Alexander Sang Pangeran

Alexander lahir sekitar 20 Juli 356 SM, di Pella, yang merupakan ibu kota administratif Makedonia. Ayahnya sering pergi, menaklukkan wilayah tetangga dan memberhentikan pemberontakan. Meskipun demikian, Raja Philip II dari Macedon adalah salah satu model peran Alexander yang paling berpengaruh, kata Abernethy. “Philip memastikan Alexander diberi pendidikan yang penting dan penting, dia mengatur agar Alexander diajar oleh Aristoteles sendiri … Pendidikannya mengenalkannya dengan cinta pengetahuan, logika, filsafat, musik dan budaya. Ajaran Aristoteles nantinya akan membantu dia dalam pengobatan subjek barunya di kekaisaran yang dia serang dan menaklukkannya, yang memungkinkannya untuk mengagumi dan mempertahankan budaya yang berbeda ini. ”

Alexander menyaksikan ayahnya melakukan kampanye hampir setiap tahun dan memenangkan kemenangan demi kemenangan. Philip memperbaiki tentara Macedonia dari para pejuang warga menjadi sebuah organisasi profesional. Philip menderita luka serius dalam pertempuran seperti kehilangan mata, patah bahu dan kakinya lumpuh. Tapi dia terus bertengkar, sesuatu yang Alexander akan lakukan sebagai komandan.

Profesor Cambridge University Paul Cartledge menulis dalam bukunya “Alexander the Great” (MacMillan, 2004) bahwa Philip memutuskan untuk meninggalkan anak laki-lakinya yang berusia 16 tahun yang bertanggung jawab atas Makedonia saat dia sedang melakukan kampanye. Alexander mengambil keuntungan dari kesempatan tersebut dengan mengalahkan orang-orang Thracian yang disebut Maedi dan mendirikan “Alexandroupolis,” sebuah kota yang dinamai menurut namanya sendiri. “Alexander merasa perlu untuk menantang otoritas dan superioritas ayahnya dan ingin keluar-melakukan ayahnya,” kata Abernethy.

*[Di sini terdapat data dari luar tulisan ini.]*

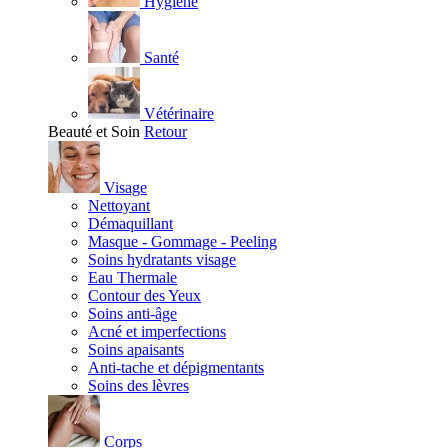
Hygiène
Santé
Vétérinaire
Beauté et Soin
Retour
Visage
Nettoyant
Démaquillant
Masque - Gommage - Peeling
Soins hydratants visage
Eau Thermale
Contour des Yeux
Soins anti-âge
Acné et imperfections
Soins apaisants
Anti-tache et dépigmentants
Soins des lèvres
Corps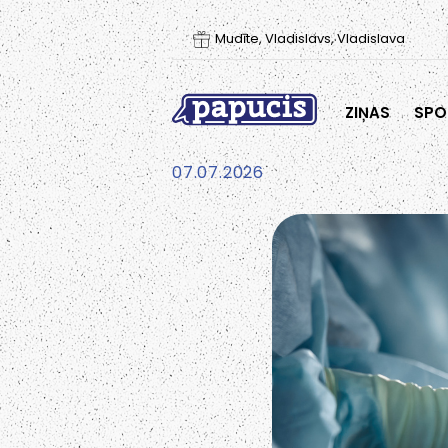
Mudīte, Vladislavs, Vladislava
ZIŅAS
SPO
07.07.2026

Memang catatan kuno menunjukkan bahwa keduanya menjadi terasing kemudian di tahun-tahun remaja Alexander dan pada satu titik ibunya diasingkan ke Epirus. “Alexander mungkin telah membenci banyak pernikahan ayahnya dan anak-anak yang lahir dari mereka, menganggap mereka sebagai ancaman bagi posisinya sendiri,” kata Abernethy.

Philip II terbunuh pada tahun 336 SM, saat merayakan pernikahan putrinya Cleopatra (bukan firaun Mesir yang terkenal). Orang yang menikamnya dikatakan sebagai salah satu mantan kekasih pria Philip, bernama Pausanias. Sementara penulis kuno memutar sebuah cerita yang rumit tentang motifnya, beberapa sejarawan modern menduga bahwa dia mungkin bagian dari rencana yang lebih besar untuk membunuh raja, yang mungkin termasuk Alexander dan ibunya.

Pada saat kematiannya, Philip merenungkan menyerang Persia. Mimpi itu diteruskan ke Alexander, sebagian melalui ibunya Olympias, menurut Abernethy. Dia menumbuhkan ambisi dinasti yang menyala dan mengatakan kepadanya bahwa takdirnya untuk menyerang Persia.

Setelah kematian ayahnya, Alexander bergerak cepat untuk mengkonsolidasikan kekuasaan. Dia mendapatkan dukungan dari tentara Macedonia dan mengintimidasi kota-kota di Yunani bahwa Philip telah menaklukkan dirinya untuk menerima peraturannya. Setelah kampanye di Balkan dan Thrace, Alexander bergerak melawan Thebes, sebuah kota di Yunani yang telah bangkit dalam pemberontakan, menaklukkannya pada tahun 335 SM, dan menghancurkannya.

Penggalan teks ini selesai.